(INPUT DATA Opens)
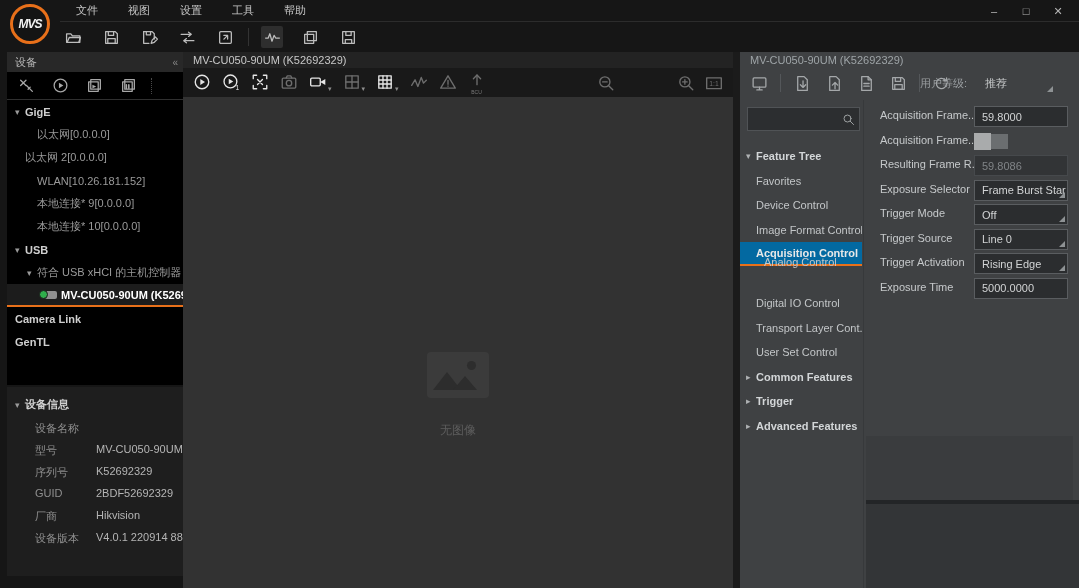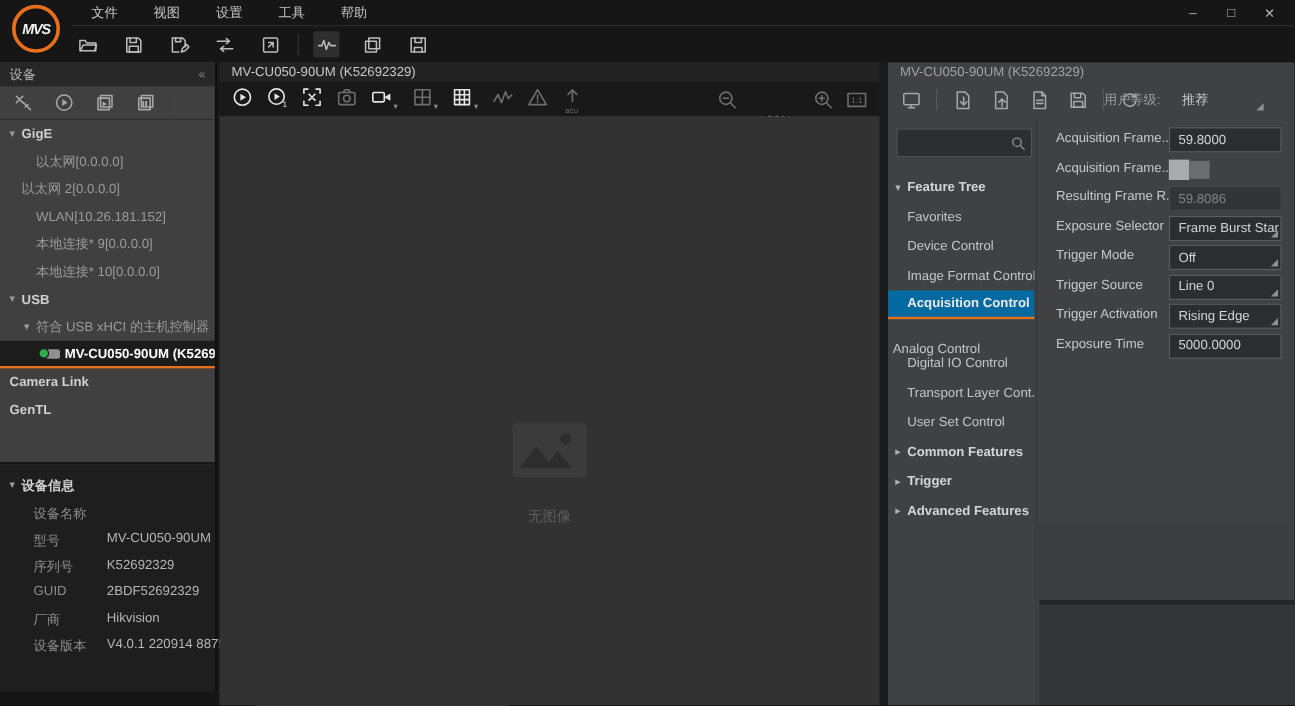--- a/index.html
+++ b/index.html
@@ -18,21 +18,21 @@
   .main-toolbar{position:absolute;left:62px;top:24px;height:26px;display:flex;align-items:center;gap:16px;}
   .tb-icon{width:22px;height:22px;display:flex;flex-direction:column;align-items:center;justify-content:center;color:#bdbdbd;}
   .tb-icon svg{width:17px;height:17px;}
   .tb-sep{width:1px;height:18px;background:#333;margin:0 -4px;}
   .tb-active{background:#2e2e2e;border-radius:2px;}
 
   
   .workspace{position:absolute;left:0;top:52px;width:1079px;height:536px;}
 
   
-  .left-panel{position:absolute;left:0;top:0;width:181px;height:524px;background:#404040;border-right:2px solid #0e0e0e;}
+  .left-panel{position:absolute;left:7px;top:0;width:181px;height:524px;background:#000000;border-right:2px solid #0e0e0e;}
   .dp-header{position:absolute;left:0;top:0;width:100%;height:20px;display:flex;align-items:center;padding:0 8px;color:#b8b8b8;background:#282828;}
   .dp-header .collapse{margin-left:auto;color:#8a8a8a;font-size:10px;}
   .dp-toolbar{position:absolute;left:0;top:20px;width:100%;height:28px;display:flex;align-items:center;gap:12px;padding-left:8px;border-bottom:1px solid #303030;}
   .dp-toolbar .tb-icon{color:#a8a8a8;}
   .dp-dotsep{width:1px;height:16px;border-left:1px dotted #4a4a4a;}
   .dp-tree{position:absolute;left:0;top:48px;width:100%;height:285px;}
   .tree-row{position:absolute;left:0;width:100%;height:23px;display:flex;align-items:center;white-space:nowrap;overflow:hidden;}
   .tree-chevron{color:#9a9a9a;font-size:9px;width:10px;display:inline-block;}
   .t-bold{font-weight:bold;color:#cfcfcf;}
   .t-addr{color:#9a9a9a;}
@@ -470,21 +470,21 @@
           </div>
           <div class="ft-row" style="top: 141px; padding-left: 16px;">
             <span>Device Control</span>
           </div>
           <div class="ft-row" style="top: 165.5px; padding-left: 16px;">
             <span>Image Format Control</span>
           </div>
           <div class="ft-row ft-selected" style="top: 190px; padding-left: 16px;">
             <span>Acquisition Control</span>
           </div>
-          <div class="ft-row" style="top: 227px; padding-left: 4px;">
+          <div class="ft-row" style="top: 198px; padding-left: 24px;">
             <span>Analog Control</span>
           </div>
           <div class="ft-row" style="top: 239px; padding-left: 16px;">
             <span>Digital IO Control</span>
           </div>
           <div class="ft-row" style="top: 263.5px; padding-left: 16px;">
             <span>Transport Layer Cont...</span>
           </div>
           <div class="ft-row" style="top: 288px; padding-left: 16px;">
             <span>User Set Control</span>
(INPUT DATA Closes)
Make an exact copy of the records above, with the pictures left out.

--- a/index.html
+++ b/index.html
@@ -18,21 +18,21 @@
   .main-toolbar{position:absolute;left:62px;top:24px;height:26px;display:flex;align-items:center;gap:16px;}
   .tb-icon{width:22px;height:22px;display:flex;flex-direction:column;align-items:center;justify-content:center;color:#bdbdbd;}
   .tb-icon svg{width:17px;height:17px;}
   .tb-sep{width:1px;height:18px;background:#333;margin:0 -4px;}
   .tb-active{background:#2e2e2e;border-radius:2px;}
 
   
   .workspace{position:absolute;left:0;top:52px;width:1079px;height:536px;}
 
   
-  .left-panel{position:absolute;left:0;top:0;width:181px;height:524px;background:#404040;border-right:2px solid #0e0e0e;}
+  .left-panel{position:absolute;left:7px;top:0;width:181px;height:524px;background:#000000;border-right:2px solid #0e0e0e;}
   .dp-header{position:absolute;left:0;top:0;width:100%;height:20px;display:flex;align-items:center;padding:0 8px;color:#b8b8b8;background:#282828;}
   .dp-header .collapse{margin-left:auto;color:#8a8a8a;font-size:10px;}
   .dp-toolbar{position:absolute;left:0;top:20px;width:100%;height:28px;display:flex;align-items:center;gap:12px;padding-left:8px;border-bottom:1px solid #303030;}
   .dp-toolbar .tb-icon{color:#a8a8a8;}
   .dp-dotsep{width:1px;height:16px;border-left:1px dotted #4a4a4a;}
   .dp-tree{position:absolute;left:0;top:48px;width:100%;height:285px;}
   .tree-row{position:absolute;left:0;width:100%;height:23px;display:flex;align-items:center;white-space:nowrap;overflow:hidden;}
   .tree-chevron{color:#9a9a9a;font-size:9px;width:10px;display:inline-block;}
   .t-bold{font-weight:bold;color:#cfcfcf;}
   .t-addr{color:#9a9a9a;}
@@ -470,21 +470,21 @@
           </div>
           <div class="ft-row" style="top: 141px; padding-left: 16px;">
             <span>Device Control</span>
           </div>
           <div class="ft-row" style="top: 165.5px; padding-left: 16px;">
             <span>Image Format Control</span>
           </div>
           <div class="ft-row ft-selected" style="top: 190px; padding-left: 16px;">
             <span>Acquisition Control</span>
           </div>
-          <div class="ft-row" style="top: 227px; padding-left: 4px;">
+          <div class="ft-row" style="top: 198px; padding-left: 24px;">
             <span>Analog Control</span>
           </div>
           <div class="ft-row" style="top: 239px; padding-left: 16px;">
             <span>Digital IO Control</span>
           </div>
           <div class="ft-row" style="top: 263.5px; padding-left: 16px;">
             <span>Transport Layer Cont...</span>
           </div>
           <div class="ft-row" style="top: 288px; padding-left: 16px;">
             <span>User Set Control</span>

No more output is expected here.